Ici, l’inquiétude est doublement de mise car non seulement l’incertitude la plus totale règne sur la mer mais du côté des pêcheurs, on sait que la filière bretonne va payer le prix de la séparation. D’abord parce que les eaux britanniques représentent au moins de 50 % de l’activité de certains armements bretons, ce qui donne une idée de l’impact. En second lieu parce que les négociateurs britanniques vont se montrer inflexibles sur la maitrise retrouvée de leurs eaux territoriales. C’est dans les ports de pêche du Royaume-Uni que le Brexit a réalisé quelques-uns de ses meilleurs scores Outre-Manche et les pêcheurs ont figuré au premier rang des plus farouches opposants à un second référendum.
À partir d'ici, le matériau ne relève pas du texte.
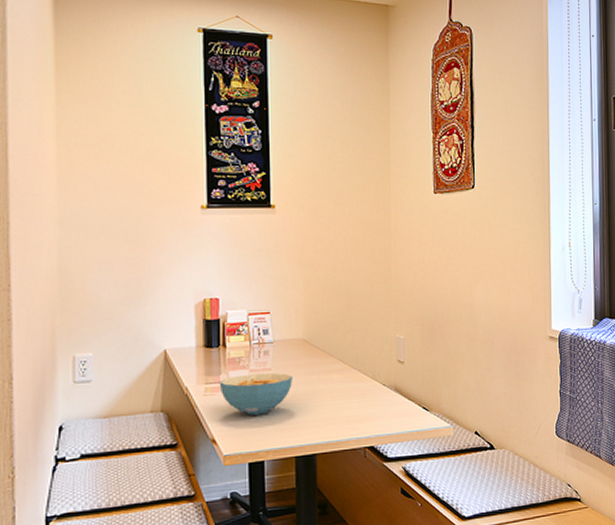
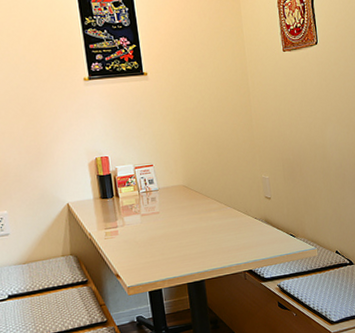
cereal bowl: present [219,373,292,415] -> none [116,215,178,252]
Les négociateurs britanniques ont la gaffe des pêcheurs pointée dans le dos et à la moindre faiblesse, ils vont se faire pousser à la mer comme jadis les déserteurs, du haut de la Roche Tarpéienne.

Pour la pêche bretonne, le pire scénario serait le « no deal », l’absence de tout accord qui renverrait chacun chez soi. Et on mesure ce que cela signifie quand on sait que les pêcheurs français réalisent six fois plus de prise dans les eaux britanniques que l’inverse, malgré la médiatisation de certains épisodes agités, comme le conflit franco-anglais sur la coquille saint-jacques de la baie de Seine. Mais même en cas d’accord global, les pêcheurs bretons seront du mauvais côté de la balance. La mer est probablement le meilleur argument des Britanniques dans les négociations mais également le plus facilement mesurable. Theresa May sera en grande partie jugée par son pays sur la manière dont elle va gérer la partie maritime du Brexit. Ce qui n’augure rien de bon pour les pêcheurs du continent.

L’impact est tellement prévisible, y compris par ricochet sur la pêche côtière, qu’on peut s’étonner de l’absence de préparation à cette échéance, comme l’a fait remarquer, au cours de cette réunion, l’ex-secrétaire d’Etat la Mer, Ambroise Guellec. Rien pour l’instant ne semble avoir été anticipé et le scénario le moins défavorable pour la pêche bretonne serait une période transitoire de deux ans. Elle est fréquemment évoquée des deux côtés de la Manche et dans le domaine maritime, elle permettrait d’éviter cette rupture brutale que craint par dessus tout la pêche bretonne.